Quand nos monnaies ne parlent pas entre elles
Il y a quelque chose qui m’a toujours frappé quand je voyage en Afrique: malgré notre proximité géographique, culturelle, historique… nos monnaies ne se connaissent même pas entre elles. Un franc CFA, ici au Kenya, ne vaut strictement rien. Et un Kenya Shilling, au Cameroun, est littéralement inutile.
Impossible de l’échanger, impossible de le convertir. On est obligés de passer par le dollar ou l’euro comme si c’était un langage universel qu’on était incapables de parler entre nous.
Mais comment en est-on arrivés là ? La réponse est simple : nos monnaies africaines ont été construites pour dépendre d’autres économies mais pas les nôtres.

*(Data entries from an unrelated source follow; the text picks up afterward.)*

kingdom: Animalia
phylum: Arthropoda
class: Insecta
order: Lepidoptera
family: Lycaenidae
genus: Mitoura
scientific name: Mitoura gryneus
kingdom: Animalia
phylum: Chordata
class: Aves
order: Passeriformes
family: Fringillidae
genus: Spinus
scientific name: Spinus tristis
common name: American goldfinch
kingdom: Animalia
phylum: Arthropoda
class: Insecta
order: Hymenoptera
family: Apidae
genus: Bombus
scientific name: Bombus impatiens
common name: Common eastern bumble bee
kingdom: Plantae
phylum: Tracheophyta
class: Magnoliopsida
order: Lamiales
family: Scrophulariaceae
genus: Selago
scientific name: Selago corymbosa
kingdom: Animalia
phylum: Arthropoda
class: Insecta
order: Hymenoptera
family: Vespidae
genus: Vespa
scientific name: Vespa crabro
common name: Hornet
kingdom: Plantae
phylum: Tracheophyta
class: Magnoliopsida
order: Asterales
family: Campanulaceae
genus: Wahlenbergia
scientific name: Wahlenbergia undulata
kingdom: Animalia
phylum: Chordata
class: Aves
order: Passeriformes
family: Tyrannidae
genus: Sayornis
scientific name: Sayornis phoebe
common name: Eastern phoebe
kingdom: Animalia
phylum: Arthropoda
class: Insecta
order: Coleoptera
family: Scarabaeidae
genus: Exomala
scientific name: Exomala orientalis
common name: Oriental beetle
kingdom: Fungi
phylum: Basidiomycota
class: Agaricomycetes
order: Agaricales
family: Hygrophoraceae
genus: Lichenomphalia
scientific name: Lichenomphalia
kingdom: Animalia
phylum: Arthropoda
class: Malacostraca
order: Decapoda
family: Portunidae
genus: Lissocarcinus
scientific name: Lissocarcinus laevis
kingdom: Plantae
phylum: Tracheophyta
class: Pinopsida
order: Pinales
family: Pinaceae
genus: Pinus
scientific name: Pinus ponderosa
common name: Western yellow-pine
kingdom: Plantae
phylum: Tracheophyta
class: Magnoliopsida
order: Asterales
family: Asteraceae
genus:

Le franc CFA est indexé sur l’euro, donc reconnu automatiquement en Europe… mais pas au Nigeria, pas en Tanzanie, pas en Éthiopie et là même je suis gentil. Va chercher à convertir tes Francs CFA à Paris. Le Kenya Shilling, lui, ne repose que sur la force de son marché local : utile dans son pays, invisible ailleurs.
Résultat ? Un Malien ne peut pas payer au Cameroun avec sa monnaie, Un Camerounais ne peut pas changer ses CFA à Nairobi. Un Kenyan ne peut pas échanger ses shillings à Douala. Nous vivons sur le même continent, mais nous passons par l’Europe ou les États-Unis pour parler entre nous.
Et ça, ce n’est pas qu’un détail technique : c’est un frein énorme au commerce intra-africain, aux voyages, aux investissements, à la mobilité réelle. Comment veut-on construire un marché commun quand il faut d’abord sortir de l’Afrique pour revenir en Afrique ? Alors oui, la solution n’est pas simple. Mais la question mérite d’être posée :
"Pourquoi ne pas avancer vers une monnaie commune africaine, ou au moins un système monétaire intégré comme l’Union européenne l’a fait avec l’euro ?"
"Pourquoi ne pas créer des mécanismes qui permettent d’échanger nos monnaies directement, sans passer par un intermédiaire extérieur ?"
Ce n’est pas pour demain, peut-être. Mais si nous voulons une Afrique forte, il faudra tôt ou tard une Afrique capable de parler le même langage économique.